== Information
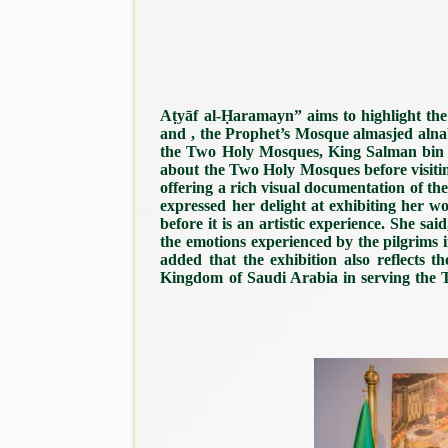
Aṭyāf al-Ḥaramayn” aims to highlight th
and , the Prophet’s Mosque almasjed aln
the Two Holy Mosques, King Salman bin Abd
about the Two Holy Mosques before visiti
offering a rich visual documentation of t
expressed her delight at exhibiting her 
before it is an artistic experience. She
the emotions experienced by the pilgrims in
added that the exhibition also reflects t
Kingdom of Saudi Arabia in serving the Tw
====
» **Exercise details**:
Type the records out again in full, exactly, with each picture omitted.

» **Result of the exercise**:
Aṭyāf al-Ḥaramayn” aims to highlight th
and , the Prophet’s Mosque almasjed aln
the Two Holy Mosques, King Salman bin Abd
about the Two Holy Mosques before visiti
offering a rich visual documentation of t
expressed her delight at exhibiting her 
before it is an artistic experience. She
the emotions experienced by the pilgrims in
added that the exhibition also reflects t
Kingdom of Saudi Arabia in serving the Tw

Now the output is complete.